Impressive pocket sized TTS
a little text to speech that could.
For quite some time now, I was searching for low-profile, low-power, almost real-time TTS, and it looks like I found it.
Pocket TTS is a lightweight text-to-speech (TTS) model designed to run efficiently on CPUs. And what’s most important thing is that it can handle infinitely long text inputs, unlike similar or bigger models that can handle a minute or two at the most.
To install, you can install it via
pip install pocket-tts
If you want to train your own voice model, you will need to go to Hugging Face, log in, and request access for PocketTTS. You will also need to generate an HuggingFace access token; just make sure it has READ permissions and is not finetuned.
py -m pip install -U huggingface_hub
hf auth login
When asked, paste the token key into the terminal.

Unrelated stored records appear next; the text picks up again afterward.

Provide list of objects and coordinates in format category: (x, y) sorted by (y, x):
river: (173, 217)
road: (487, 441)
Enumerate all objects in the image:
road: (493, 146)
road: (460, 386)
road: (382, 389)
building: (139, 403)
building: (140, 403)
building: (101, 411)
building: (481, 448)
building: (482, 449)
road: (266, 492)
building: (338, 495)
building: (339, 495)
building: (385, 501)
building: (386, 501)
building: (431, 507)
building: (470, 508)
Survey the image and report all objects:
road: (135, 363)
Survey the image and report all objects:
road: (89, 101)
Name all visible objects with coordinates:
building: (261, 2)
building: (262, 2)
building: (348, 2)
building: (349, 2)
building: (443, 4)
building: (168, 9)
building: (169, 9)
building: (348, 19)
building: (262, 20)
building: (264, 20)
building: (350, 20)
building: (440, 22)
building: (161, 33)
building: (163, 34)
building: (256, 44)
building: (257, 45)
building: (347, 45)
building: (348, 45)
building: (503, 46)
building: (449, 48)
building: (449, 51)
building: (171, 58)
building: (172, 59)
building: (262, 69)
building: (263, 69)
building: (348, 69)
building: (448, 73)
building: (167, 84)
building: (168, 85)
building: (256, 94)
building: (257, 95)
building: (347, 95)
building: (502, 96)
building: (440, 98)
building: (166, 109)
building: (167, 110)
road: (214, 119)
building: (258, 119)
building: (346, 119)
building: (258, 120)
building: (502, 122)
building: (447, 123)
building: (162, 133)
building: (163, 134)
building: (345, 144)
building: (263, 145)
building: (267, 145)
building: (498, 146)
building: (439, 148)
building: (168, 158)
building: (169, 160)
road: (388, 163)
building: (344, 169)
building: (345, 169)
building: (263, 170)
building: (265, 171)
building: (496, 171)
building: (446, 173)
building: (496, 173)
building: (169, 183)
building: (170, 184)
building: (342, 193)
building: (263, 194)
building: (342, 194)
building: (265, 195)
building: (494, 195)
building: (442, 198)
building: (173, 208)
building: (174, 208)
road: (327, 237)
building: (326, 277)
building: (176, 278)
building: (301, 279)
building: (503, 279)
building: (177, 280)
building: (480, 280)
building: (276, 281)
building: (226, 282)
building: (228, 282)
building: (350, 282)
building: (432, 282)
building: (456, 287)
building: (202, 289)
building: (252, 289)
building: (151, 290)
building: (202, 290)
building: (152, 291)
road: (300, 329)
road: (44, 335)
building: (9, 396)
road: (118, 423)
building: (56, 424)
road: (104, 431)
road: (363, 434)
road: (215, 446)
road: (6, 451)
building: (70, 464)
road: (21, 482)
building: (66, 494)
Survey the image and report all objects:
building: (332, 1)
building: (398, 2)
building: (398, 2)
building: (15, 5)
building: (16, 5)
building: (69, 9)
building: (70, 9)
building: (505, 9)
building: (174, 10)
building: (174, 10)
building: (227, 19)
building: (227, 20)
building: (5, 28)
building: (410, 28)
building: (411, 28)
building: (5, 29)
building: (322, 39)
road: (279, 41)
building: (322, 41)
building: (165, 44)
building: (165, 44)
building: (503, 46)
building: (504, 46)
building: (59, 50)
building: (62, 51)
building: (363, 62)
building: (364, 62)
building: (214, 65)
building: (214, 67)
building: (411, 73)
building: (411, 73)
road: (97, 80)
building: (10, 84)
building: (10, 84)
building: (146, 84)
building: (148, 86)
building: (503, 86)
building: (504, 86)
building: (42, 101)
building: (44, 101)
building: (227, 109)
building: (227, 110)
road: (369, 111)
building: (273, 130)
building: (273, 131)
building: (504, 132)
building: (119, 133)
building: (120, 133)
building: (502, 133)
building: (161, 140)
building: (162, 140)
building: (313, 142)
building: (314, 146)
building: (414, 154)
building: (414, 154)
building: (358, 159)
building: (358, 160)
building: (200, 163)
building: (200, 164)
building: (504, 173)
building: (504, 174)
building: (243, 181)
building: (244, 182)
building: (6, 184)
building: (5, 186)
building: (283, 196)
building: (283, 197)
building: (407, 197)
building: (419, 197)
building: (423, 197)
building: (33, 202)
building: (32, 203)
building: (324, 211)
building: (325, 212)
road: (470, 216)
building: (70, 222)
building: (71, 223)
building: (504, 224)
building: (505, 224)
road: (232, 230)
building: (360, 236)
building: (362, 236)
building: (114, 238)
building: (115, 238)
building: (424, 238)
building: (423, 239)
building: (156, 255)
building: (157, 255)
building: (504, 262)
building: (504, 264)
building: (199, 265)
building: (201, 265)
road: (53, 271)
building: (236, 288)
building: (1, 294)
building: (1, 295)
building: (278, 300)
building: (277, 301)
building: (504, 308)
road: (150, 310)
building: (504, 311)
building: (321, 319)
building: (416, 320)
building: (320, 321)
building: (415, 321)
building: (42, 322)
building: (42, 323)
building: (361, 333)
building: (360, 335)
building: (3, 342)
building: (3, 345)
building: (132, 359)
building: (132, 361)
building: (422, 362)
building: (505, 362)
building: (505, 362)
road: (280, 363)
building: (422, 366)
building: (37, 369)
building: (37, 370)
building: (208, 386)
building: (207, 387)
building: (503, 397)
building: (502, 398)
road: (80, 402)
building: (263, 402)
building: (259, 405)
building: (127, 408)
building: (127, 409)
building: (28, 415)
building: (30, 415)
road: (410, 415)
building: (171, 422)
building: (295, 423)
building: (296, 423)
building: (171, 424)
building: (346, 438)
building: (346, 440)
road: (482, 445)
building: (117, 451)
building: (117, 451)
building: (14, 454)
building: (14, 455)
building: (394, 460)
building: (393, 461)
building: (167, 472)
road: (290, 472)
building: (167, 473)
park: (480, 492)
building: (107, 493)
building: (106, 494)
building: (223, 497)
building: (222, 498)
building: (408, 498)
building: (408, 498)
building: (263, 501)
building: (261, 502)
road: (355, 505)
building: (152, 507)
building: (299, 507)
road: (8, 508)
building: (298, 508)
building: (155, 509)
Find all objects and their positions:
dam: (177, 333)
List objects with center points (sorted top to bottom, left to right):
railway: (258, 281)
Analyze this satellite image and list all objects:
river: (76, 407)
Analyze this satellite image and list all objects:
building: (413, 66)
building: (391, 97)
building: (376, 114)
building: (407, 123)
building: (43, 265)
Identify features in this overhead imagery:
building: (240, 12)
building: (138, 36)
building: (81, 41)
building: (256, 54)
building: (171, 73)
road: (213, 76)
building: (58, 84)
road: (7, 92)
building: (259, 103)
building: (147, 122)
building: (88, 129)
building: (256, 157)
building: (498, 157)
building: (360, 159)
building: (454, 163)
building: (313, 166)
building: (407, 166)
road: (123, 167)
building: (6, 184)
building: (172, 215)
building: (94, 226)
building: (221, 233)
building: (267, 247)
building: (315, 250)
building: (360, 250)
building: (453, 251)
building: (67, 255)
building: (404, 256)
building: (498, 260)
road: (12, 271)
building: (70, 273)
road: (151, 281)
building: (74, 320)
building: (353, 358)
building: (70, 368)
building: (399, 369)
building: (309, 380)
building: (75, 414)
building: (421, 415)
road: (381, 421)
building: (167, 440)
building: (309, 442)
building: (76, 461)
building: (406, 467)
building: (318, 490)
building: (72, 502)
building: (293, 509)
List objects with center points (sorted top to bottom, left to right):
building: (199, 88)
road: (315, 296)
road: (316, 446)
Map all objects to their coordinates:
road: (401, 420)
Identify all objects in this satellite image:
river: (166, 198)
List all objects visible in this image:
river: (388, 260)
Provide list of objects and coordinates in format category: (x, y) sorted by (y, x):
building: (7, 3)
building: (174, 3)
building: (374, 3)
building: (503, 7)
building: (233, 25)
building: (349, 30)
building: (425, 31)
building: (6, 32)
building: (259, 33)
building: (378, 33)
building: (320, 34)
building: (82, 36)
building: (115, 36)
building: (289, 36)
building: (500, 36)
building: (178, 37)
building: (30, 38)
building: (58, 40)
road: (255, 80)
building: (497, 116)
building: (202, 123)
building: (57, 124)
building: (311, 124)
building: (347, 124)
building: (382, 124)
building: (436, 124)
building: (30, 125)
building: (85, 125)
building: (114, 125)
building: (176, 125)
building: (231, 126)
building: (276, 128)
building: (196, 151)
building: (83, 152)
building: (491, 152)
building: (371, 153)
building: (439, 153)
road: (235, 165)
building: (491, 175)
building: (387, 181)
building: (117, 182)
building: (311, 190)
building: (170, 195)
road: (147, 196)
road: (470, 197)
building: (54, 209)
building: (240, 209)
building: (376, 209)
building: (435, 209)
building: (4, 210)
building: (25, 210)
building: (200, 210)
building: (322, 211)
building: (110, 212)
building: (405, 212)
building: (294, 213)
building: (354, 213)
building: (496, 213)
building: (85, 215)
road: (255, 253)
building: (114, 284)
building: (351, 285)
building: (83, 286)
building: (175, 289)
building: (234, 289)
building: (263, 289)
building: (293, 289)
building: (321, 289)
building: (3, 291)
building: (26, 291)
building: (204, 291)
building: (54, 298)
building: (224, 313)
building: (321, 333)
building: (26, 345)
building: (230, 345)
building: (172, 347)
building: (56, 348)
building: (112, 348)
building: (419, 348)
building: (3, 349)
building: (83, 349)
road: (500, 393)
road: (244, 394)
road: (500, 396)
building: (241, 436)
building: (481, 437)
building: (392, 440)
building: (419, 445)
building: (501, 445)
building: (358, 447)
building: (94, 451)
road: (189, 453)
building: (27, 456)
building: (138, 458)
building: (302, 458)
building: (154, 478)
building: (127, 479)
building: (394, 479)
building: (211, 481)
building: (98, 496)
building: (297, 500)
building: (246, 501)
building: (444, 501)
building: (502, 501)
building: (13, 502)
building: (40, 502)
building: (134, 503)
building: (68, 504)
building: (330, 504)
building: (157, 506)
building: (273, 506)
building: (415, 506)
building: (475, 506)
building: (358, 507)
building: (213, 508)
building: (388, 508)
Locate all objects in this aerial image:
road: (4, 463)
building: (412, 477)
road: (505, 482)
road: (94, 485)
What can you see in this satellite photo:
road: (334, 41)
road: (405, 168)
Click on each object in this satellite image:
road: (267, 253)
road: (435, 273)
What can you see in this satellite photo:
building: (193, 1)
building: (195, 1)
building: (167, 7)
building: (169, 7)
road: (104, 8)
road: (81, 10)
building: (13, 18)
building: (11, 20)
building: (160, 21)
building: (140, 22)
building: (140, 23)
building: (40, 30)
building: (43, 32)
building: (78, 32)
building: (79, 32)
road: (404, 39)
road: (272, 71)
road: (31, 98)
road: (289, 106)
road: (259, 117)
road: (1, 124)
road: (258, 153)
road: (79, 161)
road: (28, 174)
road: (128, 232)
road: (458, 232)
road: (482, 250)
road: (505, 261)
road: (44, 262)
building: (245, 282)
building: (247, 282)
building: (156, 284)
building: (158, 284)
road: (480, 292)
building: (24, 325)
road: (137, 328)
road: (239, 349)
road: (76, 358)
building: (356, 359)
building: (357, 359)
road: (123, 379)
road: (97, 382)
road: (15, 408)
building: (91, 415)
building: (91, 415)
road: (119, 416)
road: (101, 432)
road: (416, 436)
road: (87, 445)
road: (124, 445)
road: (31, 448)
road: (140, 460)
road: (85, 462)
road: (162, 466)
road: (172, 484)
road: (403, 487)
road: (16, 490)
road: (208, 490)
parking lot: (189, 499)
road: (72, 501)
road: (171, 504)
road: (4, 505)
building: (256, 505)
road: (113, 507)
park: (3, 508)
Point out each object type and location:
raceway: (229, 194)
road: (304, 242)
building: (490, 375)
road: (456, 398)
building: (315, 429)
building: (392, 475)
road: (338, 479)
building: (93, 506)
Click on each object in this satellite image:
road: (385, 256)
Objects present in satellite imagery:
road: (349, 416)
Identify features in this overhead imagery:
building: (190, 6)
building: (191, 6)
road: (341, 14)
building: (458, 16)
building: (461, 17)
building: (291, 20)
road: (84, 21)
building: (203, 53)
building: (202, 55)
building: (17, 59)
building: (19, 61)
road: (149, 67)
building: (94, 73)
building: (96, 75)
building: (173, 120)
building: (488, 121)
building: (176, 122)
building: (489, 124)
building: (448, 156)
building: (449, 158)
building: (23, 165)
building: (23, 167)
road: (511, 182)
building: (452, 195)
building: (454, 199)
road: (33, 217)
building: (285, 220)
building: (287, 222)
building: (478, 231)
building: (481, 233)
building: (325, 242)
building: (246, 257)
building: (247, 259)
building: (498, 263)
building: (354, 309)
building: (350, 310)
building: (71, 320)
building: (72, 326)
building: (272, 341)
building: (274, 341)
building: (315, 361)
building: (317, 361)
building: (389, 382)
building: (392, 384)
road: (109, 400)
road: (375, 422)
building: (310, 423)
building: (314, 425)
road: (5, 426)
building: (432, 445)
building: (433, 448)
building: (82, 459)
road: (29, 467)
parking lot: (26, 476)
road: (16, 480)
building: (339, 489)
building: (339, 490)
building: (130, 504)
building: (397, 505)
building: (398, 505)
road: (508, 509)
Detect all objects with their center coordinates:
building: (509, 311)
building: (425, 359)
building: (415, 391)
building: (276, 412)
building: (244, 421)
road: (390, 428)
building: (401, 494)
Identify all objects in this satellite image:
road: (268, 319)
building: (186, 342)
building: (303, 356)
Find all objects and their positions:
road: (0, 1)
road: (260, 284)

As a test, I found some examples of Scarlett Johansson's voice (I suspect that it is also an AI generated one) and trained PocketTTS on it. It took like a second and produced a safetensor file that’s 1.5 Mb in size. Thats insain. Generation speed was 4.5x the real time, so that’s good.
Training sample
Generated voice:
Trained model and demo code can be found on BarnLabs GitHub.
To test it out, you don’t need to write any code; just do
pocket-tts generate --text “This is my cloned scarlet voice speaking now.” --voice .\scarlet_voice.safetensors --output-path test.wav
in your terminal.
I’m getting closer and closer to building Her.